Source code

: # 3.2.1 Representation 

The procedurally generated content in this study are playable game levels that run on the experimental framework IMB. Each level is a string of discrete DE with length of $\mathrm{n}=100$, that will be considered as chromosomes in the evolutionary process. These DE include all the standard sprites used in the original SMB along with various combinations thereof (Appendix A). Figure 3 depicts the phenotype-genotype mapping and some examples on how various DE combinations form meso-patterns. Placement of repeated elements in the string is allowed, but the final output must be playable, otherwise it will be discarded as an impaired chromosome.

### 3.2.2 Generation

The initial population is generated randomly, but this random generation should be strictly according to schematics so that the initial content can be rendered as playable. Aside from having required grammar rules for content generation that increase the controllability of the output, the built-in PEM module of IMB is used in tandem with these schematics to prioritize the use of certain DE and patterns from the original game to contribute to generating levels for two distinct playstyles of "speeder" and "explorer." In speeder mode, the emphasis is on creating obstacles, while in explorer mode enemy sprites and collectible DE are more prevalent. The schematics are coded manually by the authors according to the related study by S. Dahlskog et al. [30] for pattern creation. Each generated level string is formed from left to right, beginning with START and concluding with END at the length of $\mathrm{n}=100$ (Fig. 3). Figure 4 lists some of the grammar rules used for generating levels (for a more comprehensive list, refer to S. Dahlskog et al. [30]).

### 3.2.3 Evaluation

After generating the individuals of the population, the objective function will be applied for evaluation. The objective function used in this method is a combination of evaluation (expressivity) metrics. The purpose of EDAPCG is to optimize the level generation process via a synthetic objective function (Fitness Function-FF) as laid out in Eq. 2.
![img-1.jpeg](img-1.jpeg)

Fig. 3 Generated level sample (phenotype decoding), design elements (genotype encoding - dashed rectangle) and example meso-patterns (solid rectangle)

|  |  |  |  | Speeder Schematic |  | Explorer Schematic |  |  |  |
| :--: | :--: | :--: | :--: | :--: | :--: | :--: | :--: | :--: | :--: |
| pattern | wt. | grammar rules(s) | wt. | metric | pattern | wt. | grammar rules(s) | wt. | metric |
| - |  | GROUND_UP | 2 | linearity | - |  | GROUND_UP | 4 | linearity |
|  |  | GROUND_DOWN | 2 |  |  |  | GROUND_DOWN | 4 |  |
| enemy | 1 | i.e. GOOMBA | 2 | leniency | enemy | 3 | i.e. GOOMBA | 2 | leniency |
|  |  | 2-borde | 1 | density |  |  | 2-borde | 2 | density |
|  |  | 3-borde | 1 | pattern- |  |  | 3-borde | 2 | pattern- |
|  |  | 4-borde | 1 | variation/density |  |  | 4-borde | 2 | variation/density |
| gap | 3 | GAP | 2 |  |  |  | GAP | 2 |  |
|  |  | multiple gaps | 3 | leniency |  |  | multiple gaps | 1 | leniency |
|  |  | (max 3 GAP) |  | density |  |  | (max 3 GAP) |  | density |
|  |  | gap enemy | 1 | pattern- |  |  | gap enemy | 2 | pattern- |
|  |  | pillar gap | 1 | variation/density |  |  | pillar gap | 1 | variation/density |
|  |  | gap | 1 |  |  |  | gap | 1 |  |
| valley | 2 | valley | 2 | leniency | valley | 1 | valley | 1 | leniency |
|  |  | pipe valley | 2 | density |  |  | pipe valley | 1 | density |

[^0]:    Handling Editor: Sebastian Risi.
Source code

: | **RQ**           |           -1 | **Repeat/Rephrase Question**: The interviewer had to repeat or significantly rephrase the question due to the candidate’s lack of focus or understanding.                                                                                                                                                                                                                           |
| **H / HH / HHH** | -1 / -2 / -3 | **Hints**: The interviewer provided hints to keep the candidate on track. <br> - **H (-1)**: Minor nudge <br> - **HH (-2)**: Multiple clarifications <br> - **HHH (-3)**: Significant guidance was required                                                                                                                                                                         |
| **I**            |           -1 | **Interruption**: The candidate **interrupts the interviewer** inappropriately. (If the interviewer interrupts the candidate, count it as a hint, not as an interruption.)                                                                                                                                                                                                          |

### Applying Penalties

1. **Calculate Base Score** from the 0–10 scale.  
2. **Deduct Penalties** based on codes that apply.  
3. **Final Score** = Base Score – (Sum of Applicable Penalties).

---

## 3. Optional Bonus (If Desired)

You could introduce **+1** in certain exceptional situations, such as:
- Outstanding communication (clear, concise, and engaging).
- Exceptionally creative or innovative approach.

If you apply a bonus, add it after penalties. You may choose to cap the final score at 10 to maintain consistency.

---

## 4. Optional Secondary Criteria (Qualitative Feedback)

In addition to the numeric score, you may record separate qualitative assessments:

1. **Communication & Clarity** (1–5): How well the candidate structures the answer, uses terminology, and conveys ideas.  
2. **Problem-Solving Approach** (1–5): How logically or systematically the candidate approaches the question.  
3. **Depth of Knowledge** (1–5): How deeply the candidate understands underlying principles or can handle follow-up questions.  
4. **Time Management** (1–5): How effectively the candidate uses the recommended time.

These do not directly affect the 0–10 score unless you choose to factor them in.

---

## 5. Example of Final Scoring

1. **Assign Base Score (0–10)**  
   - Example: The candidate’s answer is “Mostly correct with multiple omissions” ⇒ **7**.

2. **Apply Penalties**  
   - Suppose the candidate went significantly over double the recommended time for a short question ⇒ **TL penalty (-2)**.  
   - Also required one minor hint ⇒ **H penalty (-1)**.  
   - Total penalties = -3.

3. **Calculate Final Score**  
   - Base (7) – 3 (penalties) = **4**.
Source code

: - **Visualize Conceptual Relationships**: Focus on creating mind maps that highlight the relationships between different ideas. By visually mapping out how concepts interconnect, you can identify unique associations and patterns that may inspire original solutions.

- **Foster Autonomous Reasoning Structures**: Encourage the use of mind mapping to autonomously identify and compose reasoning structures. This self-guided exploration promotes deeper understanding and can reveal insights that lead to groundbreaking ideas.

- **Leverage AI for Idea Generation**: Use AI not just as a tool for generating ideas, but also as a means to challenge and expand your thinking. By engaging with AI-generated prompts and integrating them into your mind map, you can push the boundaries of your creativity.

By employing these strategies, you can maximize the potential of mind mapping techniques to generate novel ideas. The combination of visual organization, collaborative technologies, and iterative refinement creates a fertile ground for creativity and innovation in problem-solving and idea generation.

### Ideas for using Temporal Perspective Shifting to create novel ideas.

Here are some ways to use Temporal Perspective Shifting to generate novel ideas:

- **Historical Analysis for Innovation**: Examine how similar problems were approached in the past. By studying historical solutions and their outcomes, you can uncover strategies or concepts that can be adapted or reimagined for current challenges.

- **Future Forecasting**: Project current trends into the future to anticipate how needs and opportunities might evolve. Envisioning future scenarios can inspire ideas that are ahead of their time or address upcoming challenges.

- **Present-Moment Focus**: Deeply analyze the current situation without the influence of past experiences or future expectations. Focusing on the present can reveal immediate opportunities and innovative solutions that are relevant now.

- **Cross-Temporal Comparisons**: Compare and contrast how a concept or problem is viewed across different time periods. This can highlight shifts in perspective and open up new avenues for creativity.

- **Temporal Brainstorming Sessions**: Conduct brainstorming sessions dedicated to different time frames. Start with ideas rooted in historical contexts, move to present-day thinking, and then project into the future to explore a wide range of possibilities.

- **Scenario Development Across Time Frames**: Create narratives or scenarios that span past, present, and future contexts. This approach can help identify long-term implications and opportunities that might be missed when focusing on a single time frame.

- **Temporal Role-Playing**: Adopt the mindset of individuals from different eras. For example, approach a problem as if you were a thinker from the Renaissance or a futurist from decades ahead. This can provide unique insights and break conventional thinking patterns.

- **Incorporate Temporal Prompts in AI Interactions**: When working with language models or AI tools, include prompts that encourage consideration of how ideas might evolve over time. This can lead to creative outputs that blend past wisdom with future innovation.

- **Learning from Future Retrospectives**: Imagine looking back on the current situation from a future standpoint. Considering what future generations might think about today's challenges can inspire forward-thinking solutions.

_Exercise directions_
Recast everything from the line containing "After generating the" down to the line containing "Fig. 3 Generated" as a numbered list, one item per line, omitting any blank lines.

_Output for this task_
1. After generating the individuals of the population, the objective function will be applied for evaluation. The objective function used in this method is a combination of evaluation (expressivity) metrics. The purpose of EDAPCG is to optimize the level generation process via a synthetic objective function (Fitness Function-FF) as laid out in Eq. 2.
2. ![img-1.jpeg](img-1.jpeg)
3. Fig. 3 Generated level sample (phenotype decoding), design elements (genotype encoding - dashed rectangle) and example meso-patterns (solid rectangle)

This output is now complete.